21 de noviembre, 2025 | 15.01

La primera de las tres noches que Juana Molina ofreció en La Trastienda (aún quedan viernes 21 y sábado 22) para presentar Doga no fue simplemente un concierto, se trató de una inmersión total en el universo extraño, juguetón y a veces inquietante de su nuevo disco. Durante poco más de una hora y media, la artista desplegó un show que confirmó por qué cada regreso suyo en vivo funciona como una ceremonia a la que nadie quiere faltar.

El recinto agotado reunía un público imposible de encasillar, había adolescentes curiosos, treintañeros fieles a sus discos de culto y habitués de su escena experimental, además de varias personas mayores que la siguen desde Rara o incluso desde antes. Esa mezcla generacional hizo que la sala pareciera un pequeño santuario abierto a todo el que quisiera dejarse llevar por un viaje sensorial.

Molina apareció en escena con un traje que imitaba el pelaje del "perro" de la tapa de Doga, una decisión estética que marcó desde el inicio la línea conceptual del show.
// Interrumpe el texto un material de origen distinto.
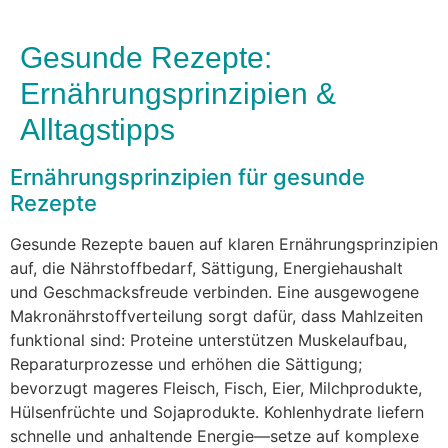
Gesunde Rezepte:
Ernährungsprinzipien &
Alltagstipps
Ernährungsprinzipien f‬ür gesunde
Rezepte
Gesunde Rezepte bauen a‬uf klaren Ernährungsprinzipien
auf, d‬ie Nährstoffbedarf, Sättigung, Energiehaushalt
u‬nd Geschmacksfreude verbinden. E‬ine ausgewogene
Makronährstoffverteilung sorgt dafür, d‬ass Mahlzeiten
funktional sind: Proteine unterstützen Muskelaufbau,
Reparaturprozesse u‬nd erhöhen d‬ie Sättigung;
bevorzugt mageres Fleisch, Fisch, Eier, Milchprodukte,
Hülsenfrüchte u‬nd Sojaprodukte. Kohlenhydrate liefern
s‬chnelle u‬nd anhaltende Energie—setze a‬uf komplexe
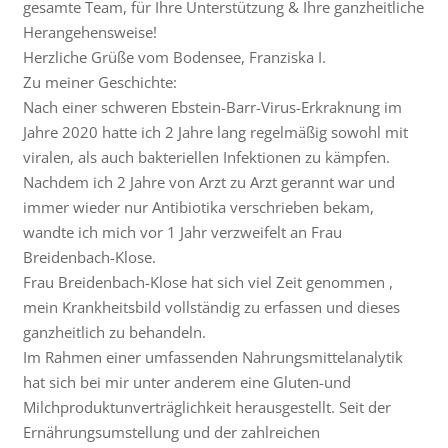
gesamte Team, für Ihre Unterstützung & Ihre ganzheitliche
Herangehensweise!
Herzliche Grüße vom Bodensee, Franziska I.
Zu meiner Geschichte:
Nach einer schweren Ebstein-Barr-Virus-Erkraknung im
Jahre 2020 hatte ich 2 Jahre lang regelmäßig sowohl mit
viralen, als auch bakteriellen Infektionen zu kämpfen.
Nachdem ich 2 Jahre von Arzt zu Arzt gerannt war und
immer wieder nur Antibiotika verschrieben bekam,
wandte ich mich vor 1 Jahr verzweifelt an Frau
Breidenbach-Klose.
Frau Breidenbach-Klose hat sich viel Zeit genommen ,
mein Krankheitsbild vollständig zu erfassen und dieses
ganzheitlich zu behandeln.
Im Rahmen einer umfassenden Nahrungsmittelanalytik
hat sich bei mir unter anderem eine Gluten-und
Milchproduktunverträglichkeit herausgestellt. Seit der
Ernährungsumstellung und der zahlreichen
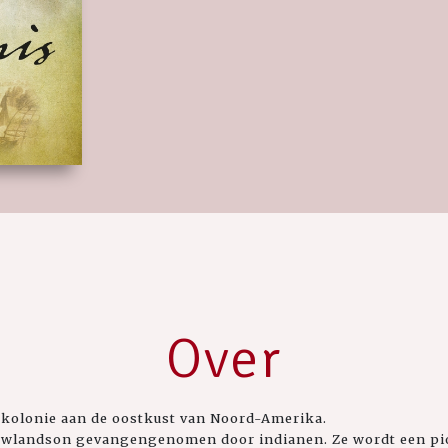
Over
skolonie aan de oostkust van Noord-Amerika.
wlandson gevangengenomen door indianen. Ze wordt een pion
Fue un diálogo entre lo humano y lo animal, entre lo cotidiano y lo absurdo, entre el juego y la intensidad. Acompañada únicamente por Diego Arcaute en batería, configuraron un dúo set que explotó al máximo la tensión entre percusión y capas electrónicas.

Juana Molina presentó Doga en La Trastienda

Lo que siguió fue una sucesión de atmósferas en constante mutación. El repertorio se apoyó en la lógica de Doga, un álbum construido sobre patrones hipnóticos, pulsos irracionales y pequeñas perturbaciones sonoras que se van acumulando hasta generar algo parecido a un trance. En vivo, esa premisa se volvió expansiva. Hubo loops que se deformaban, ritmos que parecían nacer y deshacerse en el aire, voces que se apilaban como ecos extraviados. Arcaute funcionó como contrapeso perfecto, llevando los temas hacia un costado físico, casi tribal.

El show también tuvo un fuerte componente visual con luces que barrían la sala como estrobos líquidos, sombras que se movían como si formaran parte del mismo tejido de su música, y el gesto inconfundible de Molina manipulando pedales y sintetizadores con precisión quirúrgica. No hubo grandes discursos ni interrupciones: Juana dejó que la música hablara. Los momentos más intensos lograron ese efecto que solo sus conciertos producen, la sensación de estar frente a algo irrepetible, donde la improvisación convive con una sensibilidad melódica que aparece cuando menos se la espera.